• _Task brief_: Give the number of lines below that contain the string "yapıldı", with case counting, and reply with that number only.

• _Record extracts_:

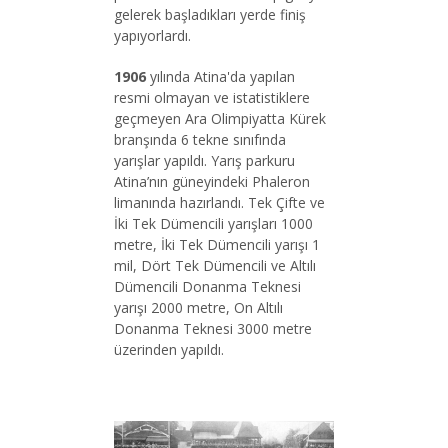
gelerek başladıkları yerde finiş
yapıyorlardı.
1906
yılında Atina'da yapılan
resmi olmayan ve istatistiklere
geçmeyen Ara Olimpiyatta Kürek
branşında 6 tekne sınıfında
yarışlar yapıldı. Yarış parkuru
Atina’nın güneyindeki Phaleron
limanında hazırlandı. Tek Çifte ve
İki Tek Dümencili yarışları 1000
metre, İki Tek Dümencili yarışı 1
mil, Dört Tek Dümencili ve Altılı
Dümencili Donanma Teknesi
yarışı 2000 metre, On Altılı
Donanma Teknesi 3000 metre
üzerinden yapıldı.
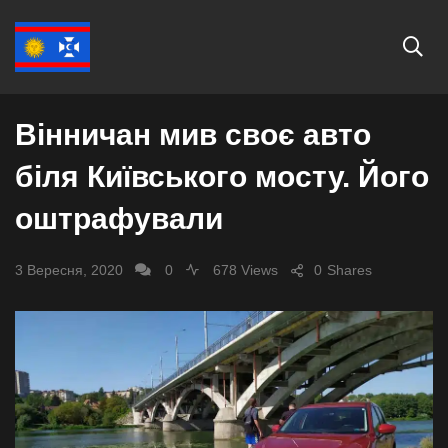
ВІННИЦЯ
ФОТО
Вінничан мив своє авто
біля Київського мосту. Його
оштрафували
3 Вересня, 2020
0
678 Views
0
Shares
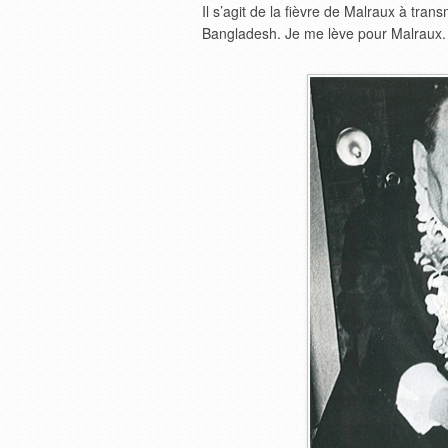
Il s’agit de la fièvre de Malraux à tran
Bangladesh. Je me lève pour Malraux.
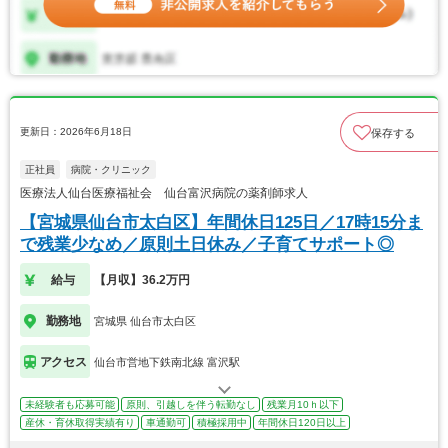
更新日：2026年6月18日
保存する
正社員
病院・クリニック
医療法人仙台医療福祉会 仙台富沢病院の薬剤師求人
【宮城県仙台市太白区】年間休日125日／17時15分ま
で残業少なめ／原則土日休み／子育てサポート◎
給与
【月収】36.2万円
勤務地
宮城県 仙台市太白区
アクセス
仙台市営地下鉄南北線 富沢駅
未経験者も応募可能
原則、引越しを伴う転勤なし
残業月10ｈ以下
産休・育休取得実績有り
車通勤可
積極採用中
年間休日120日以上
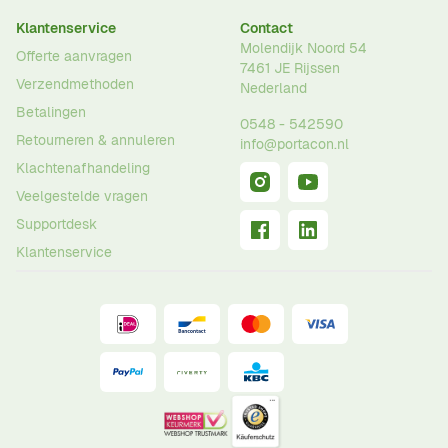
Klantenservice
Contact
Molendijk Noord 54
Offerte aanvragen
7461 JE
Rijssen
Verzendmethoden
Nederland
Betalingen
0548 - 542590
Retourneren & annuleren
info@portacon.nl
Klachtenafhandeling
Veelgestelde vragen
Supportdesk
Klantenservice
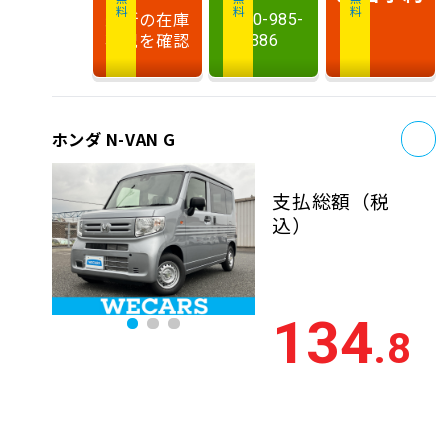
最新の在庫
0120-985-
状況を確認
386
お
ホンダ N-VAN G
支払総額
（税
込）
134
.8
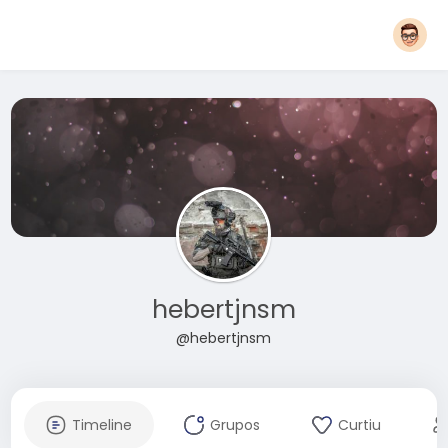
hebertjnsm
@hebertjnsm
Timeline
Grupos
Curtiu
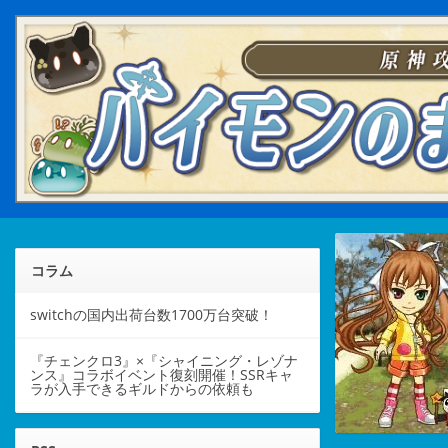
コラム
switchの国内出荷台数1700万台突破！
『チェンクロ3』×『シャイニング・レゾナ
ンス』コラボイベント復刻開催！SSRキャ
ラが入手できるギルドからの依頼も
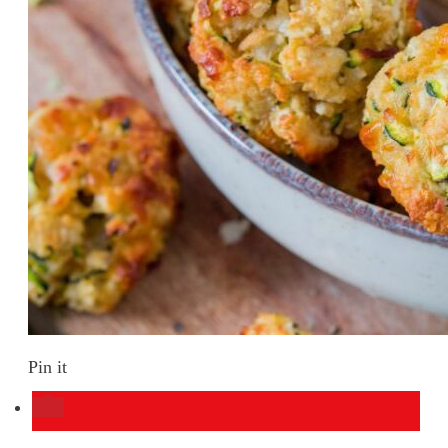
Pin it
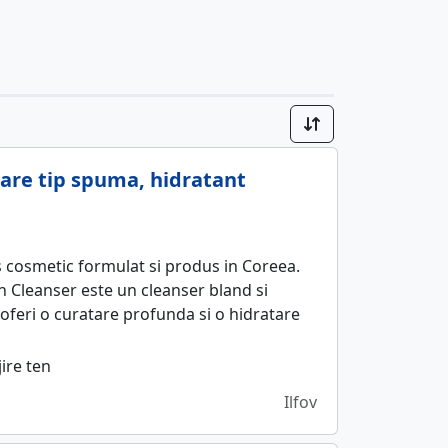
tare tip spuma, hidratant
 cosmetic formulat si produs in Coreea.
 Cleanser este un cleanser bland si
 oferi o curatare profunda si o hidratare
jire ten
Ilfov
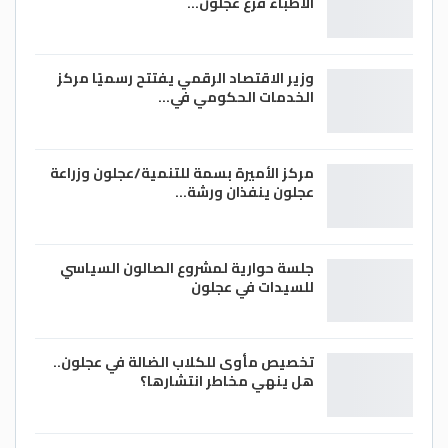
الاطباء فرع عجلون…
وزير الاقتصاد الرقمي يفتتح رسميًا مركز
الخدمات الحكومي في…
مركز الأميرة بسمة للتنمية/عجلون وزراعة
عجلون ينفذان ورشة…
جلسة حوارية لمشروع الصالون السياسي
للسيدات في عجلون
تخصيص مأوى للكلاب الضالة في عجلون..
هل ينهي مخاطر انتشارها؟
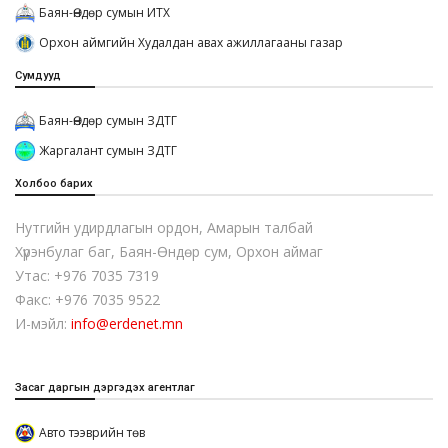
Баян-Өндөр сумын ИТХ
Орхон аймгийн Худалдан авах ажиллагааны газар
Сумдууд
Баян-Өндөр сумын ЗДТГ
Жаргалант сумын ЗДТГ
Холбоо барих
Нутгийн удирдлагын ордон, Амарын талбай
Хүрэнбулаг баг, Баян-Өндөр сум, Орхон аймаг
Утас: +976 7035 7319
Факс: +976 7035 9522
И-мэйл:
info@erdenet.mn
Засаг даргын дэргэдэх агентлаг
Авто тээврийн төв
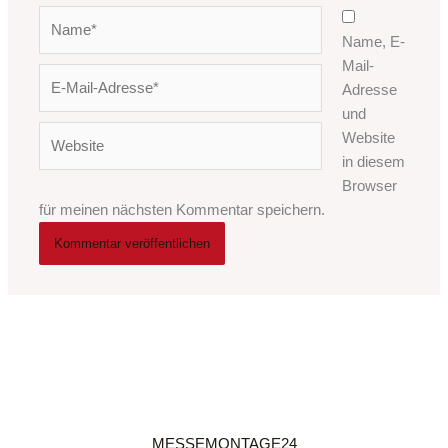
Name*
Name, E-
Mail-
E-
Adresse
Mail-
und
Adresse*
Website
Website
in diesem
Browser
für meinen nächsten Kommentar speichern.
MESSEMONTAGE24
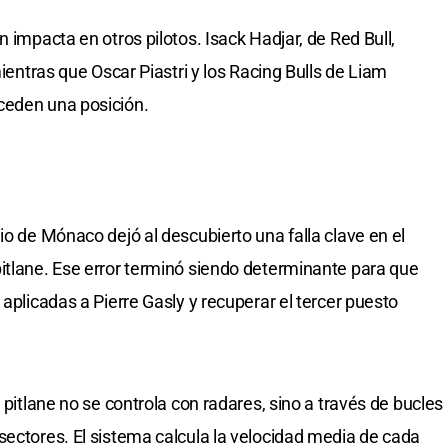
n impacta en otros pilotos. Isack Hadjar, de Red Bull,
mientras que Oscar Piastri y los Racing Bulls de Liam
ceden una posición.
io de Mónaco dejó al descubierto una falla clave en el
itlane. Ese error terminó siendo determinante para que
 aplicadas a Pierre Gasly y recuperar el tercer puesto
l pitlane no se controla con radares, sino a través de bucles
sectores. El sistema calcula la velocidad media de cada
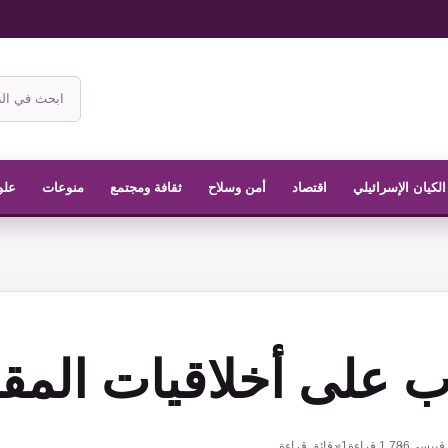
ابحث
في
موقع
الناشر
الكيان الإسرائيلي
اقتصاد
أمن وسلاح
ثقافة ومجتمع
منوعات
علو
 على أخلاقيات المق
 قبيسي
1,786
قراءة
1 دقائق قراءة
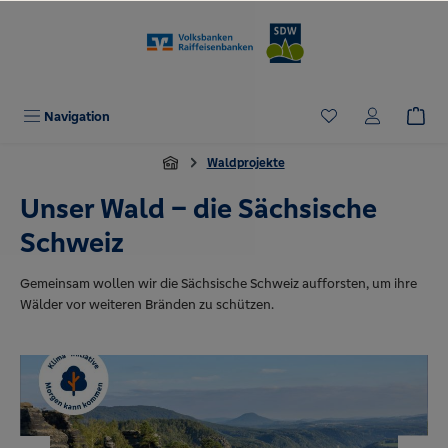
alt springen
Navigation
Waldprojekte
Unser Wald – die Sächsische
Schweiz
Gemeinsam wollen wir die Sächsische Schweiz aufforsten, um ihre
Wälder vor weiteren Bränden zu schützen.
Bildergalerie überspringen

• _Reply_: 2